親には通常、不倫・浮気の問題について法的責任はなく、慰謝料を請求できる根拠はありません。もし親に対して請求すれば、それ自体が不法行為や犯罪になる可能性もあるため、十分な注意が必要です。
1.親には慰謝料を請求できない
不貞をした者は不法行為による損害賠償責任を負っていますが、この責任は言うまでもなく不貞をした本人自身が単独で負うものであり、親などの親族は無関係です。
2.親に慰謝料を請求することのリスク
法的責任を負っていない親に対して敢えて慰謝料請求をした場合、以下のようなリスクがあります。このため、通常は親への請求は避けるべきです。

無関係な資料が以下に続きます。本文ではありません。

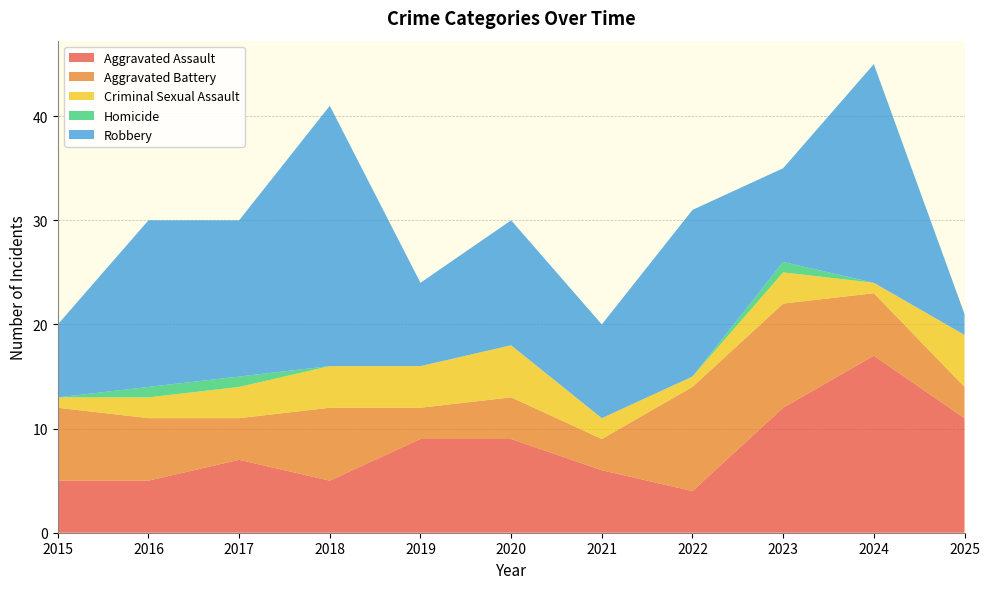

Reading left to right, list all the values displayed in this chart.

Aggravated Assault: 2015=5	2016=5	2017=7	2018=5	2019=9	2020=9	2021=6	2022=4	2023=12	2024=17	2025=11
Aggravated Battery: 2015=7	2016=6	2017=4	2018=7	2019=3	2020=4	2021=3	2022=10	2023=10	2024=6	2025=3
Criminal Sexual Assault: 2015=1	2016=2	2017=3	2018=4	2019=4	2020=5	2021=2	2022=1	2023=3	2024=1	2025=5
Homicide: 2015=0	2016=1	2017=1	2018=0	2019=0	2020=0	2021=0	2022=0	2023=1	2024=0	2025=0
Robbery: 2015=7	2016=16	2017=15	2018=25	2019=8	2020=12	2021=9	2022=16	2023=9	2024=21	2025=2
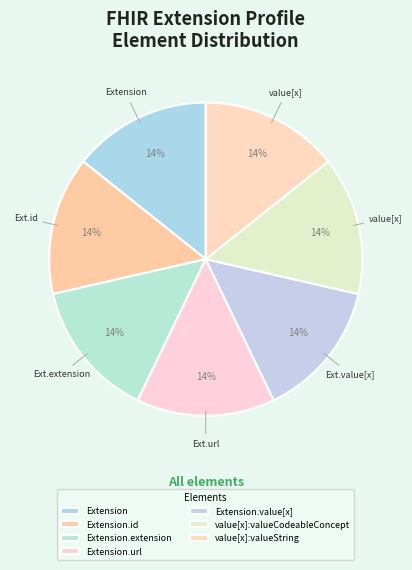

To the nearest percent, what percentage of the pie is value[x]:valueString?

14%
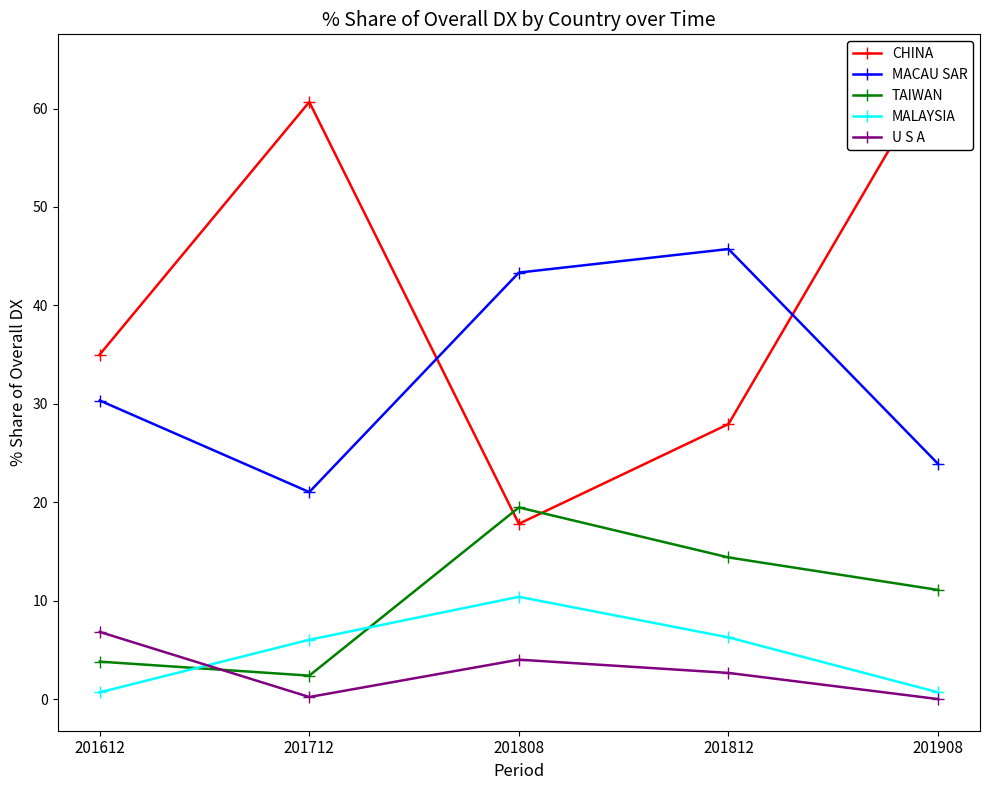

Which category has the highest value across all series?

201908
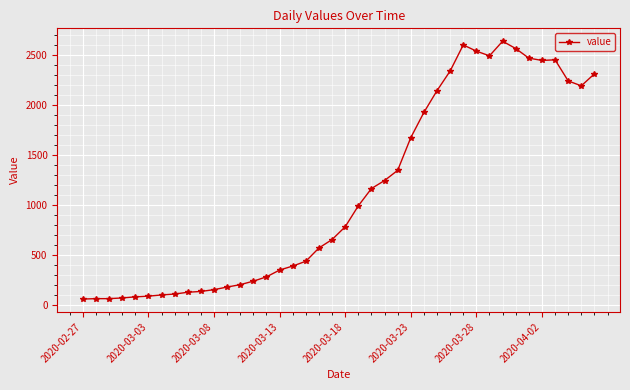

True or false: the data has more than 1 interior local peaks.

True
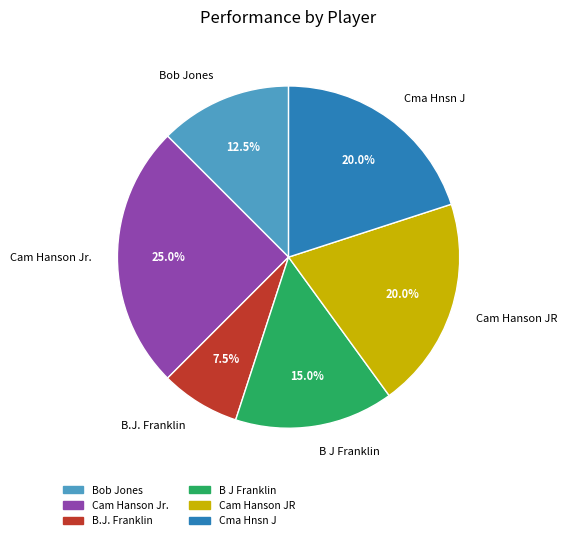

Does Cma Hnsn J represent more than half of the total?

No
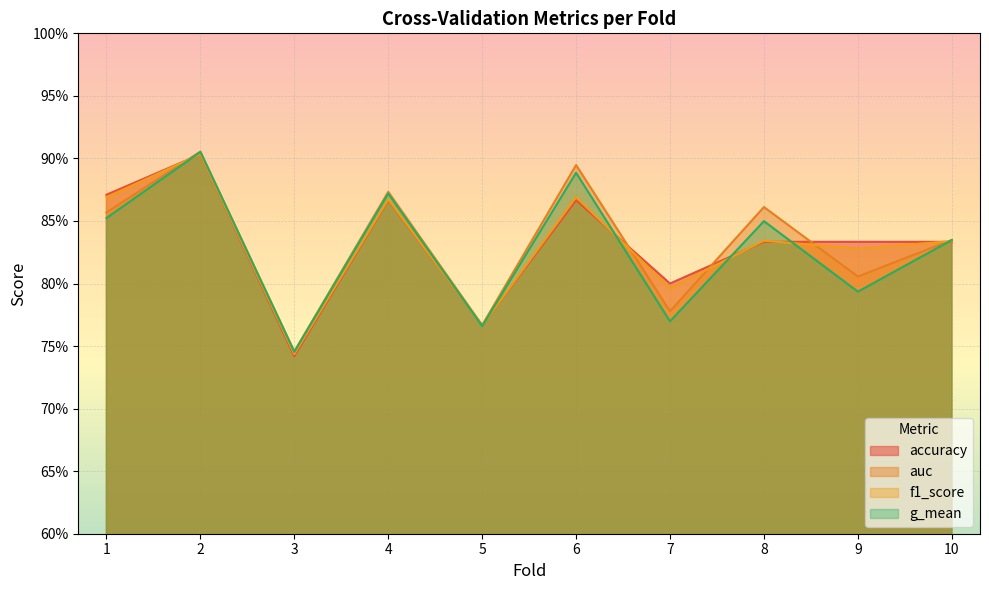

What are all the series names shown in the legend?

accuracy, auc, f1_score, g_mean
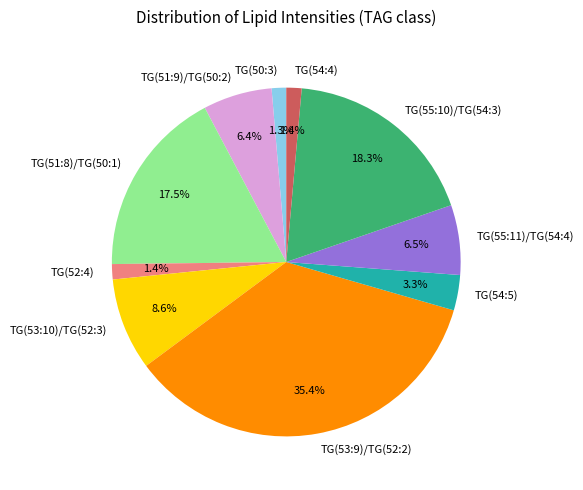

How many segments does this pie chart have?

10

- プライバシー侵害により、不貞相手から慰謝料その他の損害賠償を請求される
- 不当請求として、親から慰謝料その他の損害賠償を請求される
- 請求の仕方によっては恐喝罪(刑法249条)などの罪に問われる
3.例外的に親に慰謝料を請求できるケース
(1)親が連帯保証人となった場合
慰謝料の支払について、不貞相手の親が任意に連帯保証人になった場合には、法的責任を負うので不貞相手の親に対し保証した金額について請求することができます。
親を連帯保証人にすることを請求する権利はなく、強要はできません。もっとも、不貞相手との交渉において、合意の条件として、不貞相手の親を保証人につけることを要望することは問題ありません。
(2)親が共同不法行為者となる場合
通常は考えにくいですが、不貞相手の親が不貞行為を積極的に助長していた事情がある場合、親も共同不法行為者として慰謝料責任を負う可能性があります。もっとも、家に入るのを許容していた、黙認していた等では共同不法行為者とまでは認められないと思われます。